"Thomas J. Hamman" <[EMAIL PROTECTED]> wrote:
> On Wed, 24 Nov 1999, Ernest N. Wilcox Jr. wrote:
>
> > stable manner. But you have to admitt that they have done a great job with
the
> > installer. Any user can install M$'s OS. Now if they'd just stop trying
to
Gee I hate to knock you off your soap box, but just about ALL new mother
boards support the self-same boot of CD Rom to install Linux AND Win9X.
Risking more Flames here...Win98 is MORE user friendly after first install,
all most all components ARE installed WITH their driver's.

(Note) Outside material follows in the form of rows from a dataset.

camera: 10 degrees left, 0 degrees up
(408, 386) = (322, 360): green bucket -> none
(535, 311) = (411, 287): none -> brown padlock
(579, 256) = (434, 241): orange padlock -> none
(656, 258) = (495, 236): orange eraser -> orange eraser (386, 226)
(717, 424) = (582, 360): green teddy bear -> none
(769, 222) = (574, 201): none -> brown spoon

Now untill I learn the method to Linux's madness for installing programs and
WHERE the heck they are after that, I will continue using Win98 as my primary
OS. But to be fair Linux has many points in it's favor, the foremost one is
that it is a free OS, and more important...very stable.
IMO
Jaguar
>
> Actually I think I WON'T "admit" that. :) If you want to completely
> reinstall Windows 95 (I assume it's similar for Win98), first you have to
> make a DOS boot disk and put your DOS CD-ROM drivers on it (how many
> newbies know how to do that? and how easy is it to do that if you don't
> already have a working system?), then boot with that and run the install
> from the CD. The actual installation program is simple, yeah--the only
> options you're being given are which programs install, so it would have
> required a lot of creativity to make it NOT user-friendly.
>
> And then here's a common experience I had after installation: You boot
> Windows for the first time, and it starts trying to install some other
> stuff, from the CD, BEFORE IT BOTHERS LOADING YOUR CD-ROM DRIVERS, so it's
> trying to install extra stuff from the CD before it bothers getting the
> CD-ROM drive working, and thus it can't. There are two ways around this
> (installing DOS CD-ROM drivers for the first boot, or copying the whole CD
> to the HD and installing it from there) and I don't think either is
> readily apparent to a newbie. A newbie will just sit there and wonder why
> the hell it's not working like it's supposed to.
>
> On the other hand, if you're installing Mandrake you just boot from the CD
> and bam you're in a very simple, straight-forward, user-friendly
> installation program that explains itself pretty well. RedHat's and
> Mandrake's installation programs are very easy. The very first time I
> ever touched Linux, I installed RedHat 5.2 without reading any
> instructions or anything and the installation was a breeze. And I've read
> plenty of reviews saying Caldera's installation is even easier.